** THE PROBLEM **
Copy each line of the records word for word, leaving out the pictures.

** DATA SECTION **
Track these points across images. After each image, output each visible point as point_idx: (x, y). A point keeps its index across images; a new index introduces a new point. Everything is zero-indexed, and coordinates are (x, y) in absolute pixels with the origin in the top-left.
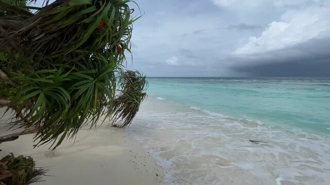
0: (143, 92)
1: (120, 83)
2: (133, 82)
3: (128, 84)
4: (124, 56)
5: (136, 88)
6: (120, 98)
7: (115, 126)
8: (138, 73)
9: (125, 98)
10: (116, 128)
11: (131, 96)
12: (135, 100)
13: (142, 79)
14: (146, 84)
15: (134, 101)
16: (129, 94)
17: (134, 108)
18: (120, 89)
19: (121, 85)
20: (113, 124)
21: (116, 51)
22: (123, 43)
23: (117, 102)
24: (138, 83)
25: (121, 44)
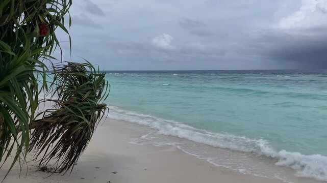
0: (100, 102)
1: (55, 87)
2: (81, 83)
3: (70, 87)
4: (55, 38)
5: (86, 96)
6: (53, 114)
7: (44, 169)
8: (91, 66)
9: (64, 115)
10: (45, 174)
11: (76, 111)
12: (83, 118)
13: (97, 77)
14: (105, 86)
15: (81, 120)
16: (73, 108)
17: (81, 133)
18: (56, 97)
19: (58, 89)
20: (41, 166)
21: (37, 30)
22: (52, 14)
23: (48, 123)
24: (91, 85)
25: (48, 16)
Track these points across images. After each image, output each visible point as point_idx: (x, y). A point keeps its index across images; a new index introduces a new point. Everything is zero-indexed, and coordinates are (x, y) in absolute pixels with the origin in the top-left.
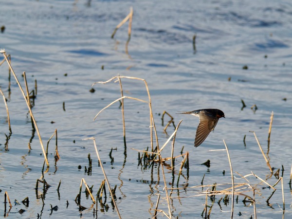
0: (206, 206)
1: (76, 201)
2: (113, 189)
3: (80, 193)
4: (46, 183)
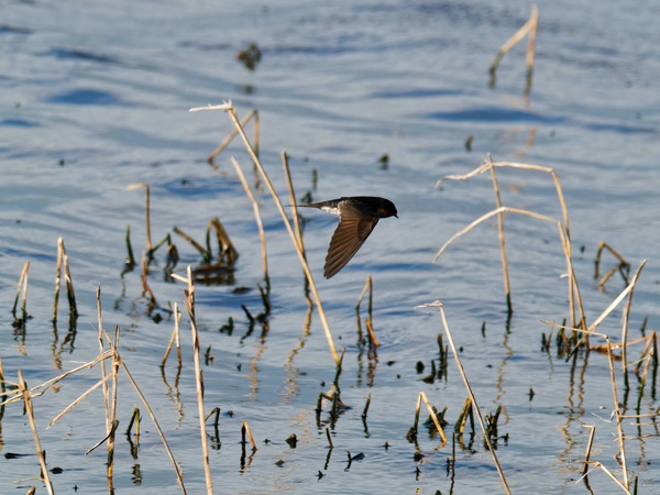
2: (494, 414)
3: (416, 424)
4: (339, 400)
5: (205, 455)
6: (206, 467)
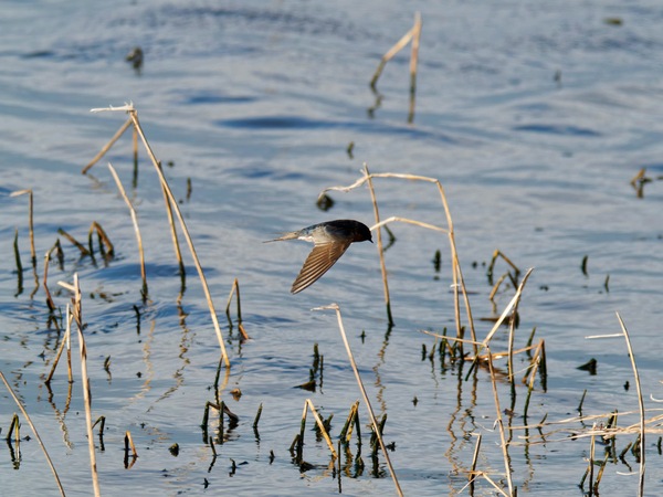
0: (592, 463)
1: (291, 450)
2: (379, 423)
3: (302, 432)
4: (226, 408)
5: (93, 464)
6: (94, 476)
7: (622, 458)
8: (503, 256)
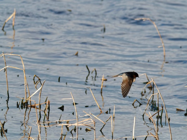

** WORKED SOLUTION **
Track these points across images. After each image, output each visible point as point_idx: (x, y). A point keeps its index across images; a new index introduces a new point. Everything is zero-indexed, and coordinates are (x, y) in absolute pixels with the origin in the top-left.
0: (143, 92)
1: (120, 83)
2: (133, 82)
3: (128, 84)
4: (124, 56)
5: (136, 88)
6: (120, 98)
7: (115, 126)
8: (138, 73)
9: (125, 98)
10: (116, 128)
11: (131, 96)
12: (135, 100)
13: (142, 79)
14: (146, 84)
15: (134, 101)
16: (129, 94)
17: (134, 108)
18: (120, 89)
19: (121, 85)
20: (113, 124)
21: (116, 51)
22: (123, 43)
23: (117, 102)
24: (138, 83)
25: (121, 44)
0: (100, 102)
1: (55, 87)
2: (81, 83)
3: (70, 87)
4: (55, 38)
5: (86, 96)
6: (53, 114)
7: (44, 169)
8: (91, 66)
9: (64, 115)
10: (45, 174)
11: (76, 111)
12: (83, 118)
13: (97, 77)
14: (105, 86)
15: (81, 120)
16: (73, 108)
17: (81, 133)
18: (56, 97)
19: (58, 89)
20: (41, 166)
21: (37, 30)
22: (52, 14)
23: (48, 123)
24: (91, 85)
25: (48, 16)
Track these points across images. After each image, output each visible point as point_idx: (x, y). A point keeps its index across images; a new index introduces a new point. Everything is zero-indexed, and coordinates are (x, y) in absolute pixels with the origin in the top-left.
0: (206, 206)
1: (76, 201)
2: (113, 189)
3: (80, 193)
4: (46, 183)
2: (494, 414)
3: (416, 424)
4: (339, 400)
5: (205, 455)
6: (206, 467)
0: (592, 463)
1: (291, 450)
2: (379, 423)
3: (302, 432)
4: (226, 408)
5: (93, 464)
6: (94, 476)
7: (622, 458)
8: (503, 256)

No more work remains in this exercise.